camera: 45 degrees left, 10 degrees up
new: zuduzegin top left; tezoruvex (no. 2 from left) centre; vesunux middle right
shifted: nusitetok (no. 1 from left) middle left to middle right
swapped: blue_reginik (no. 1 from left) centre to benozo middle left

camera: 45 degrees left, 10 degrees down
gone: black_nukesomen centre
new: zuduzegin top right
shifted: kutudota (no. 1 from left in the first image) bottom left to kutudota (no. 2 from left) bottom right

_____

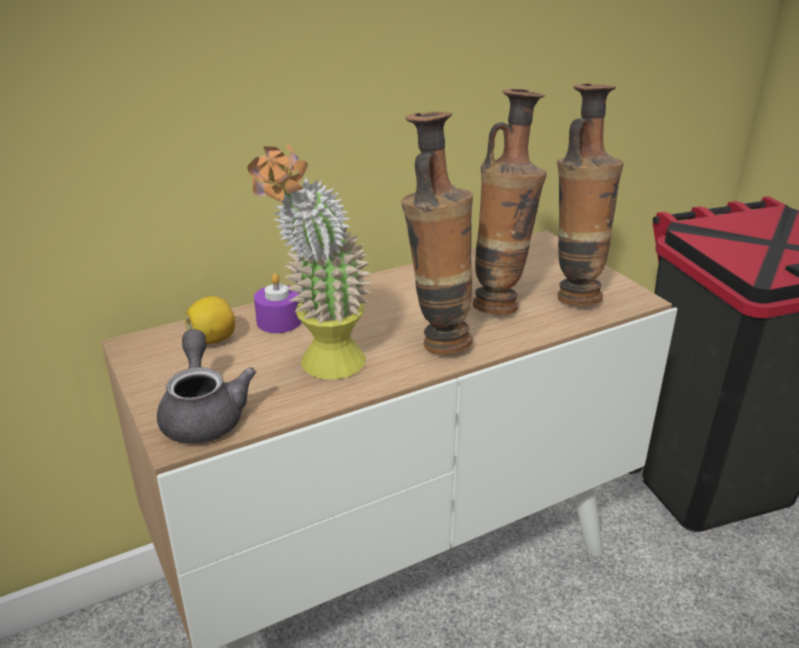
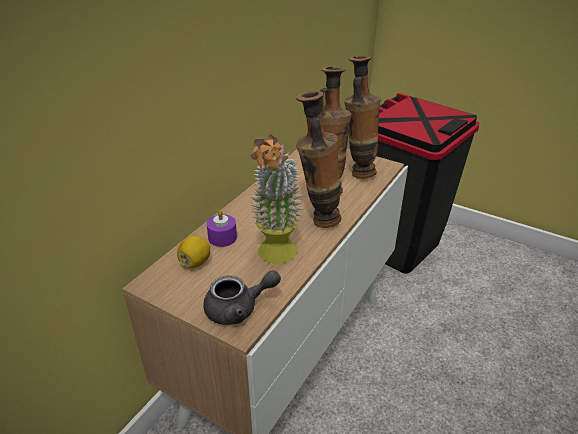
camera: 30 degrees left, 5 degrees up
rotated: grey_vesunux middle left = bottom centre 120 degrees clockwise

_____

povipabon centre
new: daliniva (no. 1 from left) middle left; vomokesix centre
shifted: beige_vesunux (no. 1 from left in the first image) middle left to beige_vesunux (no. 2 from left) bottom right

_____

**What to produce:**
From the entries above, restate word for word the lines from the line containing "camera: 45 degrees left, 10 degrees up" to the line containing "shifted: kutudota (no.", both ends included, and nothing more.

**Written response:**
camera: 45 degrees left, 10 degrees up
new: zuduzegin top left; tezoruvex (no. 2 from left) centre; vesunux middle right
shifted: nusitetok (no. 1 from left) middle left to middle right
swapped: blue_reginik (no. 1 from left) centre to benozo middle left

camera: 45 degrees left, 10 degrees down
gone: black_nukesomen centre
new: zuduzegin top right
shifted: kutudota (no. 1 from left in the first image) bottom left to kutudota (no. 2 from left) bottom right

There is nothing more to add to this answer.